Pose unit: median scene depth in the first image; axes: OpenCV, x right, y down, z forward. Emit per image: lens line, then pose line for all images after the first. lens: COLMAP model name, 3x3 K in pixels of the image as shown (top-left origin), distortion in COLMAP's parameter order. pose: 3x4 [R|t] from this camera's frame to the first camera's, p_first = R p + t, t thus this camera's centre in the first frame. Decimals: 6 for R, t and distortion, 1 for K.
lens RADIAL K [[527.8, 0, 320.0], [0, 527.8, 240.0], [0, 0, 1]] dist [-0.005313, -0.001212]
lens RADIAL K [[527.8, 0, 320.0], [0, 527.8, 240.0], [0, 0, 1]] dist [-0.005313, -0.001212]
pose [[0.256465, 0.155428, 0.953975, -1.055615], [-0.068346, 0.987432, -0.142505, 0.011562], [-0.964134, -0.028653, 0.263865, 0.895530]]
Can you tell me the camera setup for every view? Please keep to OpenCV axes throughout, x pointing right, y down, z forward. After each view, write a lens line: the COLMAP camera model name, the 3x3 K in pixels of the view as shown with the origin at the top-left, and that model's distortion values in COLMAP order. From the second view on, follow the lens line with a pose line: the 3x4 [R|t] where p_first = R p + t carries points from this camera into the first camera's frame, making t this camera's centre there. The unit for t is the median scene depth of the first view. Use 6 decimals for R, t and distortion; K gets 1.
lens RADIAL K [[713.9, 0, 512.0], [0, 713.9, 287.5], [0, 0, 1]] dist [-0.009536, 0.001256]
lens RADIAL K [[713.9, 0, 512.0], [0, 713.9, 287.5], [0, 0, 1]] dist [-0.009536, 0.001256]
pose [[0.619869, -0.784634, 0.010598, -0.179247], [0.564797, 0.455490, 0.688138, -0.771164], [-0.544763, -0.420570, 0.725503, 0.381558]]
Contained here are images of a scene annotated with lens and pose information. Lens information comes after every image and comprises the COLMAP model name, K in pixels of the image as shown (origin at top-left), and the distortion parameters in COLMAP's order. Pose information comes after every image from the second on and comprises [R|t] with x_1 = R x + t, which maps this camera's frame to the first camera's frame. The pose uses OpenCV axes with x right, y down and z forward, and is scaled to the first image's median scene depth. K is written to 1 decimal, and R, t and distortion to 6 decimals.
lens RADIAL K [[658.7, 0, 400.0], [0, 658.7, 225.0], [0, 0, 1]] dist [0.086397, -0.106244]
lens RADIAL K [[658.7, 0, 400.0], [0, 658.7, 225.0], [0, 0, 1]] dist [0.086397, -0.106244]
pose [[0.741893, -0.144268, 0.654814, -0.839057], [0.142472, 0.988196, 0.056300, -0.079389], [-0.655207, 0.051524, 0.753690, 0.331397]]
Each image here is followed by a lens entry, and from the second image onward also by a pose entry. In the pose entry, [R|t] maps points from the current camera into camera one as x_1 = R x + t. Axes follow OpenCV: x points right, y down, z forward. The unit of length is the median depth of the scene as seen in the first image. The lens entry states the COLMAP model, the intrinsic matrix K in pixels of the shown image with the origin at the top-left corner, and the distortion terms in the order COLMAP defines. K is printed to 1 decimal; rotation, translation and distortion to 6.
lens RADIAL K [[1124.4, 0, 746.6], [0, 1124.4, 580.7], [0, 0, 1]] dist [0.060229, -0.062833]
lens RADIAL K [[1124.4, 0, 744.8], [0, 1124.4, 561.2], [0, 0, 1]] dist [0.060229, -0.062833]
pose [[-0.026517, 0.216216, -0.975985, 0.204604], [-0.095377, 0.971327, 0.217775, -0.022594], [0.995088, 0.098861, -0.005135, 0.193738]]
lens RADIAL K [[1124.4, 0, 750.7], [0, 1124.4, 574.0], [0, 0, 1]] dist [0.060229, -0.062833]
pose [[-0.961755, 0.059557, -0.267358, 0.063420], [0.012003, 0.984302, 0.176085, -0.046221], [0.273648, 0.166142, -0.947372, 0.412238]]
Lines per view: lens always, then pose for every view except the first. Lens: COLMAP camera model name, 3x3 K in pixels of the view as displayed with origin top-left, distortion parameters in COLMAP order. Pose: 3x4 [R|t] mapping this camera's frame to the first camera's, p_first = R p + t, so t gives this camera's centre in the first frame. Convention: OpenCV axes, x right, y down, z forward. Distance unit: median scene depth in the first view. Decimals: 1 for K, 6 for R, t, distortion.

Problem to work on: Reproduce all of the lines above, character for character.

Reply to the exercise:
Pose unit: median scene depth in the first image; axes: OpenCV, x right, y down, z forward. Emit per image: lens line, then pose line for all images after the first. lens: COLMAP model name, 3x3 K in pixels of the image as shown (top-left origin), distortion in COLMAP's parameter order. pose: 3x4 [R|t] from this camera's frame to the first camera's, p_first = R p + t, t thus this camera's centre in the first frame. Decimals: 6 for R, t and distortion, 1 for K.
lens RADIAL K [[527.8, 0, 320.0], [0, 527.8, 240.0], [0, 0, 1]] dist [-0.005313, -0.001212]
lens RADIAL K [[527.8, 0, 320.0], [0, 527.8, 240.0], [0, 0, 1]] dist [-0.005313, -0.001212]
pose [[0.256465, 0.155428, 0.953975, -1.055615], [-0.068346, 0.987432, -0.142505, 0.011562], [-0.964134, -0.028653, 0.263865, 0.895530]]
Can you tell me the camera setup for every view? Please keep to OpenCV axes throughout, x pointing right, y down, z forward. After each view, write a lens line: the COLMAP camera model name, the 3x3 K in pixels of the view as shown with the origin at the top-left, and that model's distortion values in COLMAP order. From the second view on, follow the lens line with a pose line: the 3x4 [R|t] where p_first = R p + t carries points from this camera into the first camera's frame, making t this camera's centre there. The unit for t is the median scene depth of the first view. Use 6 decimals for R, t and distortion; K gets 1.
lens RADIAL K [[713.9, 0, 512.0], [0, 713.9, 287.5], [0, 0, 1]] dist [-0.009536, 0.001256]
lens RADIAL K [[713.9, 0, 512.0], [0, 713.9, 287.5], [0, 0, 1]] dist [-0.009536, 0.001256]
pose [[0.619869, -0.784634, 0.010598, -0.179247], [0.564797, 0.455490, 0.688138, -0.771164], [-0.544763, -0.420570, 0.725503, 0.381558]]
Contained here are images of a scene annotated with lens and pose information. Lens information comes after every image and comprises the COLMAP model name, K in pixels of the image as shown (origin at top-left), and the distortion parameters in COLMAP's order. Pose information comes after every image from the second on and comprises [R|t] with x_1 = R x + t, which maps this camera's frame to the first camera's frame. The pose uses OpenCV axes with x right, y down and z forward, and is scaled to the first image's median scene depth. K is written to 1 decimal, and R, t and distortion to 6 decimals.
lens RADIAL K [[658.7, 0, 400.0], [0, 658.7, 225.0], [0, 0, 1]] dist [0.086397, -0.106244]
lens RADIAL K [[658.7, 0, 400.0], [0, 658.7, 225.0], [0, 0, 1]] dist [0.086397, -0.106244]
pose [[0.741893, -0.144268, 0.654814, -0.839057], [0.142472, 0.988196, 0.056300, -0.079389], [-0.655207, 0.051524, 0.753690, 0.331397]]
Each image here is followed by a lens entry, and from the second image onward also by a pose entry. In the pose entry, [R|t] maps points from the current camera into camera one as x_1 = R x + t. Axes follow OpenCV: x points right, y down, z forward. The unit of length is the median depth of the scene as seen in the first image. The lens entry states the COLMAP model, the intrinsic matrix K in pixels of the shown image with the origin at the top-left corner, and the distortion terms in the order COLMAP defines. K is printed to 1 decimal; rotation, translation and distortion to 6.
lens RADIAL K [[1124.4, 0, 746.6], [0, 1124.4, 580.7], [0, 0, 1]] dist [0.060229, -0.062833]
lens RADIAL K [[1124.4, 0, 744.8], [0, 1124.4, 561.2], [0, 0, 1]] dist [0.060229, -0.062833]
pose [[-0.026517, 0.216216, -0.975985, 0.204604], [-0.095377, 0.971327, 0.217775, -0.022594], [0.995088, 0.098861, -0.005135, 0.193738]]
lens RADIAL K [[1124.4, 0, 750.7], [0, 1124.4, 574.0], [0, 0, 1]] dist [0.060229, -0.062833]
pose [[-0.961755, 0.059557, -0.267358, 0.063420], [0.012003, 0.984302, 0.176085, -0.046221], [0.273648, 0.166142, -0.947372, 0.412238]]
Lines per view: lens always, then pose for every view except the first. Lens: COLMAP camera model name, 3x3 K in pixels of the view as displayed with origin top-left, distortion parameters in COLMAP order. Pose: 3x4 [R|t] mapping this camera's frame to the first camera's, p_first = R p + t, so t gives this camera's centre in the first frame. Convention: OpenCV axes, x right, y down, z forward. Distance unit: median scene depth in the first view. Decimals: 1 for K, 6 for R, t, distortion.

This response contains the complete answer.